Apache Kafka

Apache Kafka® is run on Kafka servers as a cluster. A Kafka cluster stores record streams in categories called Topics. These streams of records - event streams - are a continuously updated data set of unknown or of unlimited size. These record streams are a reliably published stream of messages.

The following shows a completed pipeline in Xapix using a Kafka event stream and several other data sources. It contains the usual elements of a pipeline built for a REST endpoint and you use the same techniques to build it.

Kafka pipeline example

Topics

The basic unit of data within Kafka is a message (the data). In a Kafka cluster, streams of messages are categorized into topics which are analogous to a database table or system folder. The topic is the key abstraction of a Kafka event stream where each topic is a streams of "related" messages.

A topic is divided into ordered partitions where each partition is consumed by ONLY one Consumer.

Each topic contains metadata and a message body. The body contains a key/ value pair while the metadata includes information such as a timestamp.

Producers and Consumers

Kafka event streams contains a single topic which is streamed between two types of Kafka clients - Producers and Consumers. Producers create new messages while Consumers read messages. For a Consumer to read the published messages, it must be subscribed to the topic.

For example, a Producer writes data as a message and publishes the message to a specific topic. A Consumer that is subscribed to that topic will receive (or consume) all messages published to the topic.

Kafka event stream

Kafka event streams have an N to N relation to producers. That is, the producer relationship to topics is N to N. One or many Event Producers can be related to one or many Event Consumers.

Consumers automatically pull (fetch) messages from one to many topics. This includes fetching the next message from the topics. If the Consumer receives a null response, then no new message is available. This results in an infinite loop of continually requesting a new message to be fetched. A Consumer Offset indicates which topic is next to read.

Consumer Groups

Each Consumer can be a part of a Consumer Group. This provide scalability for consumption and load balancing. With Consumer Groups, multiple copies of Consumers are used to fetch multiple messages that read N number of messages at the same time. The Consumer Group receives messages from topics that each Consumer in the Group is subscribed to. This leads to high throughput and low latency.

Initial Offset (Position)

The initial offset defines the Consumer behavior when a Consumer Group is initialized. It is a configurable policy that sets the initial position for an assigned partition where a consumer begins to read and process messages. It is a required setting where consumption of messages starts at either the earliest or latest offset.

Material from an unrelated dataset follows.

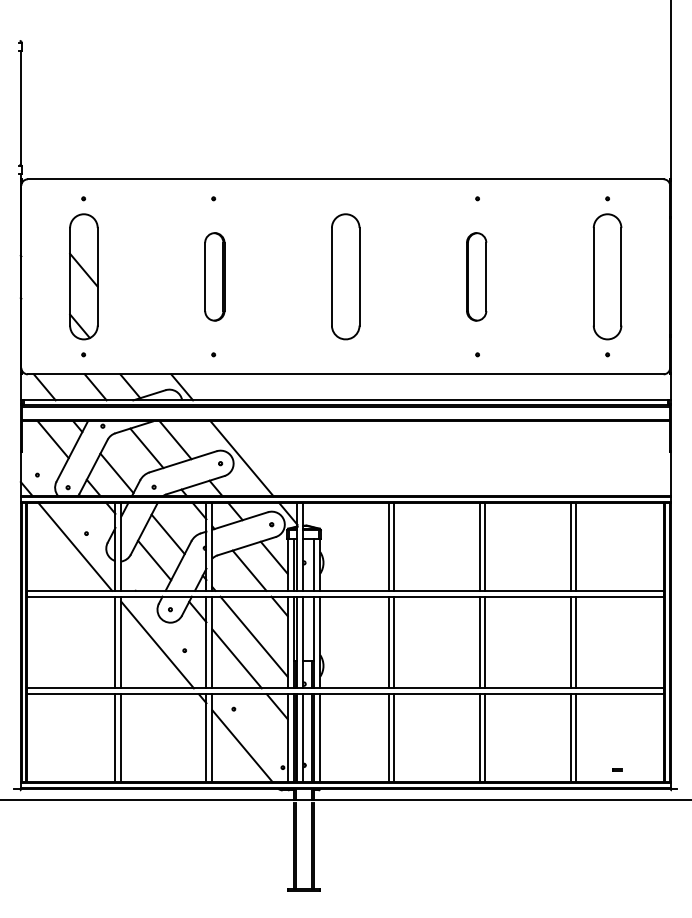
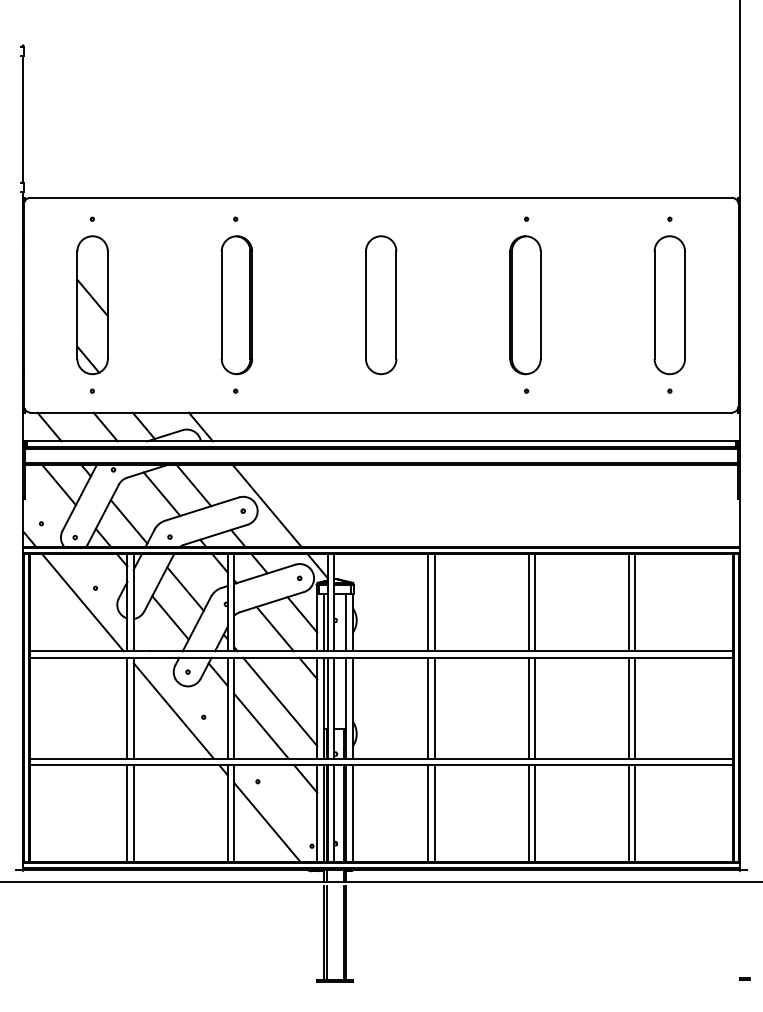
part: (214, 277) -> (236, 305), size x1.43
part: (476, 277) -> (525, 305), size x1.43
part: (617, 769) -> (744, 978), moved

Kafka must keep track of what has been consumed. To keep track of where a Consumer is in a partition, this position is marked by a single integer. This integer is the offset of the next message that needs to be consumed.

Earliest

Earliest tells a Consumer that it must:

  1. Save its position in the log.

  2. Read messages.

  3. Process messages.

When set to Earliest, the Consumer process could crash after processing messages but before saving its position. After restart, it would then reprocess a few messages it had already processed. This corresponds to the “at-least-once” semantics in the case of Consumer failure. In many cases messages have a primary key and so the updates are idempotent (receiving the same message twice just overwrites a record with another copy of itself).

Latest

Latest tells a Consumer that it must:

  1. Read any messages.

  2. Save its position in the log.

  3. Process messages.

When set to Latest, the Consumer process could crash after saving its position in the log but before saving the output of its message processing. After restart, it would then begin at the saved position even though some messages might not have been processed. This corresponds to “at-most-once” semantics as in the case of a consumer failure where some messages may not be processed.

Sinks and pipelines

In a Kafka event stream, a Sink exports data to any external system. However, in Xapix, the Sink provides a termination of the pipeline.

Kafka event stream in Xapix

In a Xapix pipeline, an Event unit connects to a Kafka event stream. The Topic data is then orchestrated and transformed based on the design of the pipeline. The transformed data is then made available to external applications via webhooks.